- Posted by: admin
- Category: LinkedIn
I get about five or six requests to connect with people on Linkedin every day. I consider each and every request in the spirit I hope others will consider my requests to connect with them. I use to accept invitations only from those I know — or at least have met in person. I abandoned that policy because I myself have requested to connect with people on Linkedin that I do not know and have not met, because I think there is a basis for mutual interest. It only seems fair that I should thoughtfully consider requests from people whom i do not know (yet).
I review the profiles of each person who invites me to connect. I generally accept invitations that are authentic and relevant to my professional endeavors. The reasons I reject invitations are for the following reasons:
1. No picture or picture is an icon or company logo. I’m looking to connect with “real” people, not with people with no faces or inanimate objects. I value relationships with people, not with entities. If I want to follow your company, I will do so under the “Companies” section of Linkedin. I can not know you or trust you if I can not see you. I need to put a face to a name.
2. Incomplete or sparse profile. If you can’t take the time to list your work history, educational background, and other information that helps me learn who you really are and what you are all about, why do I need you in my network?
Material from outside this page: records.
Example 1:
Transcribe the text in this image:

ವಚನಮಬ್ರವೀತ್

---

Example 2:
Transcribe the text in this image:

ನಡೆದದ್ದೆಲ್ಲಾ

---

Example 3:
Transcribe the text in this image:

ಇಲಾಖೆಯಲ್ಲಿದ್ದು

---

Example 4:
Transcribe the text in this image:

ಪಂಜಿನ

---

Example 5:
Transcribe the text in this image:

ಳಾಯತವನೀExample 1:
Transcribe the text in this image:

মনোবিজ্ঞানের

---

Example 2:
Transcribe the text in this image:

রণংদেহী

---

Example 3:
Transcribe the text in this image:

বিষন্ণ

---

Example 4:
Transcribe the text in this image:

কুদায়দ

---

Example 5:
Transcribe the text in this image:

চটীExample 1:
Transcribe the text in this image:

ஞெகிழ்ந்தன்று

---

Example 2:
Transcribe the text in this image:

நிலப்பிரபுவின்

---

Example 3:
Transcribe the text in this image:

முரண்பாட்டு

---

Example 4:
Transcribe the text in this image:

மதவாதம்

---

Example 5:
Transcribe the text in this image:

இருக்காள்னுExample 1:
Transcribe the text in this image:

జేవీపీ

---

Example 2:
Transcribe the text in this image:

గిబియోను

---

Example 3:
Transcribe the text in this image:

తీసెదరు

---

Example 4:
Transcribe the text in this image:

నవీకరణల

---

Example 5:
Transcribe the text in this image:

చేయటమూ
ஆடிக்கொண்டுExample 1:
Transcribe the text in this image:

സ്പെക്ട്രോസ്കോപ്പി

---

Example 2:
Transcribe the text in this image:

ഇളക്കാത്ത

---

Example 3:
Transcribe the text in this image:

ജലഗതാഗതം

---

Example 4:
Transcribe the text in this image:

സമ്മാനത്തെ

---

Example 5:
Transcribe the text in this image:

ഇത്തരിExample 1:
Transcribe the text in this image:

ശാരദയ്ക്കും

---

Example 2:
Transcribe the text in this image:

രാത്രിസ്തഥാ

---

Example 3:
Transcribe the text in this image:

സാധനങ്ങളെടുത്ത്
If I know nothing about you, I certainly can’t do anything for you, nor you for me.
3. Few connections and no recommendations. I am immediately suspicious of invitations from people who have few if no connections. Such a profile screams “SCAMMER.” If you are just starting your professional career, you should at least be connected with your fellow classmates and friends. If no former supervisor, colleague, teacher, or friend has recommended you, why should I? Because accepting you into my network represents at least a tacit recommendation of you to the other people I am connected to.
4. Your invitation reads, “I’d like to add you to my professional network on Linkedin.” If you can’t take 2 minutes to write, ‘Hey Mike, I know we don’t know each other, but I think we have some mutual interests (or connections) and I would value you in my network,” then I won’t take 1 second to click “accept.”
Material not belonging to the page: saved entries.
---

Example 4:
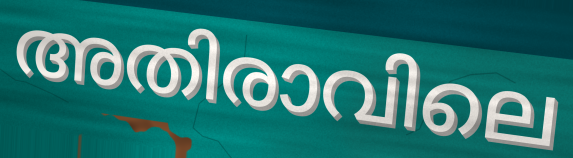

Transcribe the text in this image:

അതിരാവിലെ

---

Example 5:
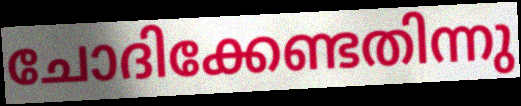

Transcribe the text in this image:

ചോദിക്കേണ്ടതിന്നുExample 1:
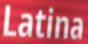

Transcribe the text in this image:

Latina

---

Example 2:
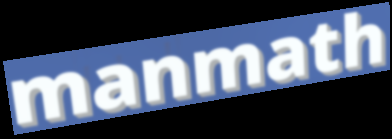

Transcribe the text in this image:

manmath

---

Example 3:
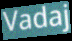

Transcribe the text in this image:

Vadaj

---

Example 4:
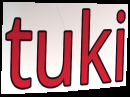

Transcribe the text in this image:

tuki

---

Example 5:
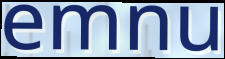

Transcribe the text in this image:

emnu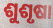
ଶୁଶୃଷାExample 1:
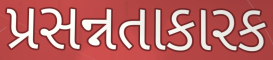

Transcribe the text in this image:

પ્રસન્નતાકારક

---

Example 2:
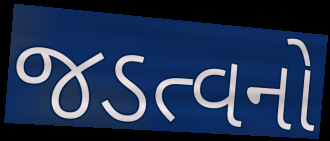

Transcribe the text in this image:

જડત્વનો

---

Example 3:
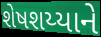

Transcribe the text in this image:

શેષશય્યાને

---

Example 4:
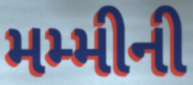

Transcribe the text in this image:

મમ્મીની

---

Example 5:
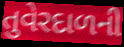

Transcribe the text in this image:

તુવેરદાળની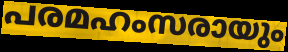
പരമഹംസരായും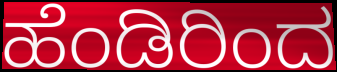
ಹೆಂಡಿರಿಂದ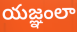
యజ్ఞంలా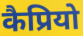
कैप्रियो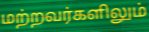
மற்றவர்களிலும்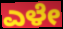
ಎಳೇ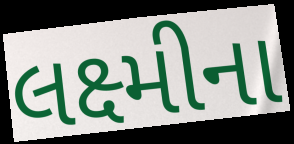
લક્ષ્મીના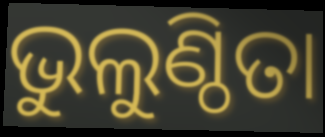
ଭୁଲୁଣ୍ଠିତା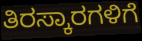
ತಿರಸ್ಕಾರಗಳಿಗೆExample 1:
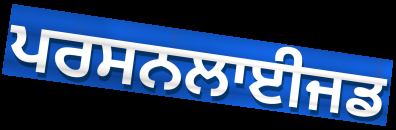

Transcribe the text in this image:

ਪਰਸਨਲਾਈਜਡ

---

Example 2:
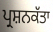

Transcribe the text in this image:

5. You lied about how you know me. If your Linkedin invite says your are a former colleague, or classmate, or we have done business together…and we haven’t…well, that’s just a bad way to start a new relationship.
6. Your connection invitation was preceded by an InMail which was essentially a sales pitch for your company or products/services. See #1 above.
7. Your profile title says you are a “visionary” or you have 10,000 connections, which intimates that i must be a dolt, because I have no vision and so fewer connections than you, and obviously would love to be one of your groupies. Really? Please spare me the privilege of being in your network. Be you. Be real. One good connection is better than hundreds (or thousands) of random names.